Joe Chism was 9-years-old when Marshall became involved in his life. A baseball teammate of Marshall’s oldest son, Chism was one of the few Black kids in predominantly white Great Bend and felt like an outcast. His father was not in the picture; his mother worked multiple jobs.
Marshall brought him to church and on family trips, arranged dental appointments and made sure he had clothes for school.
“He took me to the Big 12 tournament twice, but the first one that was very special to me because he kind of let me in on his life,” Chism, now 33, recalled. “That whole trip he spent so much time talking to me about life and the struggles… and what you can achieve by working hard. So that weekend was very special to me not just because of basketball but just spending time with a man I respected.”

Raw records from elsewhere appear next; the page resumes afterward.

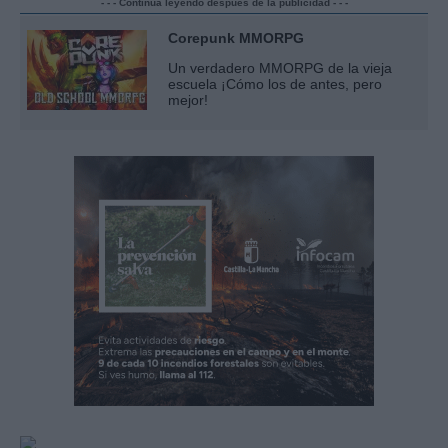
- - - Continúa leyendo después de la publicidad - - -
Corepunk MMORPG
Un verdadero MMORPG de la vieja
escuela ¡Cómo los de antes, pero
mejor!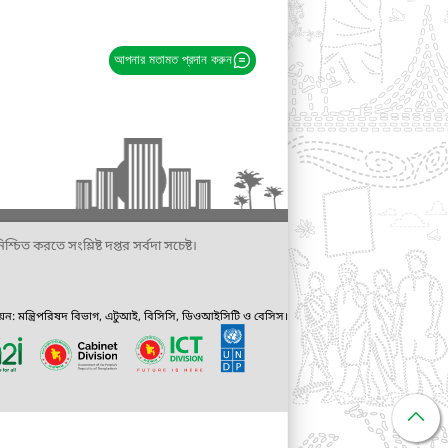
আপনার মতামত প্রদান করুন
্চিত করতে সংশ্লিষ্ট দপ্তর সর্বদা সচেষ্ট।
ায়ন: মন্ত্রিপরিষদ বিভাগ, এটুআই, বিসিসি, ডিওআইসিটি ও বেসিস।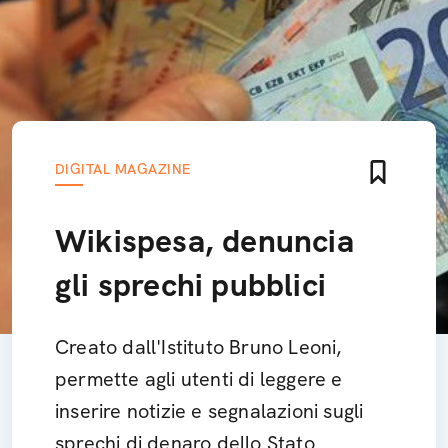
DIGITAL MAGAZINE
Wikispesa, denuncia
gli sprechi pubblici
Creato dall'Istituto Bruno Leoni,
permette agli utenti di leggere e
inserire notizie e segnalazioni sugli
sprechi di denaro dello Stato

“He didn’t have to do anything he did for me, but he did it with open arms,” Chism said. “It’s so hard for me to talk about the impact because I don’t want to cry.”
Chism went on to play baseball at Bemidji State University in Minnesota and now works for a healthcare data company in Tennessee. He said he still keeps in touch with the Marshalls.
At a celebratory dinner the day Marshall was sworn into the U.S. House, his father started taking bets on how many years would pass before his son ran for U.S. Senate.
“I went around the table to take bets on his future and I remember saying in four years he will run for the Senate and in six years to 10 years he will run for the president and everybody laughed,” the elder Marshall said. “But now it’s coming true.”